__Task directions__
Please transcribe the data below in full, word for word, without the images.
*** Data for this task ***
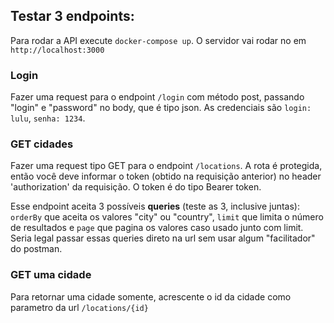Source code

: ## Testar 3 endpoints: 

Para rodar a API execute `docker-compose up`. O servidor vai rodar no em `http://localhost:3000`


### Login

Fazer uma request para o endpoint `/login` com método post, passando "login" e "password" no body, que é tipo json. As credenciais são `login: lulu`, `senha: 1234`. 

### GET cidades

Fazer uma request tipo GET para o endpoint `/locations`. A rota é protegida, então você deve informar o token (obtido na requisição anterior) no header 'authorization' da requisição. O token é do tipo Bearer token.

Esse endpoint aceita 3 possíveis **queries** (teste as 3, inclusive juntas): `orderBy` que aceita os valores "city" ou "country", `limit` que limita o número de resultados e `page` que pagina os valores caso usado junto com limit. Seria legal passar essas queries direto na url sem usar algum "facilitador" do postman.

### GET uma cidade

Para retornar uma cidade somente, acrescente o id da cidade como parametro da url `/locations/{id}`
*** End of Data for this task ***
__Exercise response__
Source code

: ## Testar 3 endpoints: 

Para rodar a API execute `docker-compose up`. O servidor vai rodar no em `http://localhost:3000`


### Login

Fazer uma request para o endpoint `/login` com método post, passando "login" e "password" no body, que é tipo json. As credenciais são `login: lulu`, `senha: 1234`. 

### GET cidades

Fazer uma request tipo GET para o endpoint `/locations`. A rota é protegida, então você deve informar o token (obtido na requisição anterior) no header 'authorization' da requisição. O token é do tipo Bearer token.

Esse endpoint aceita 3 possíveis **queries** (teste as 3, inclusive juntas): `orderBy` que aceita os valores "city" ou "country", `limit` que limita o número de resultados e `page` que pagina os valores caso usado junto com limit. Seria legal passar essas queries direto na url sem usar algum "facilitador" do postman.

### GET uma cidade

Para retornar uma cidade somente, acrescente o id da cidade como parametro da url `/locations/{id}`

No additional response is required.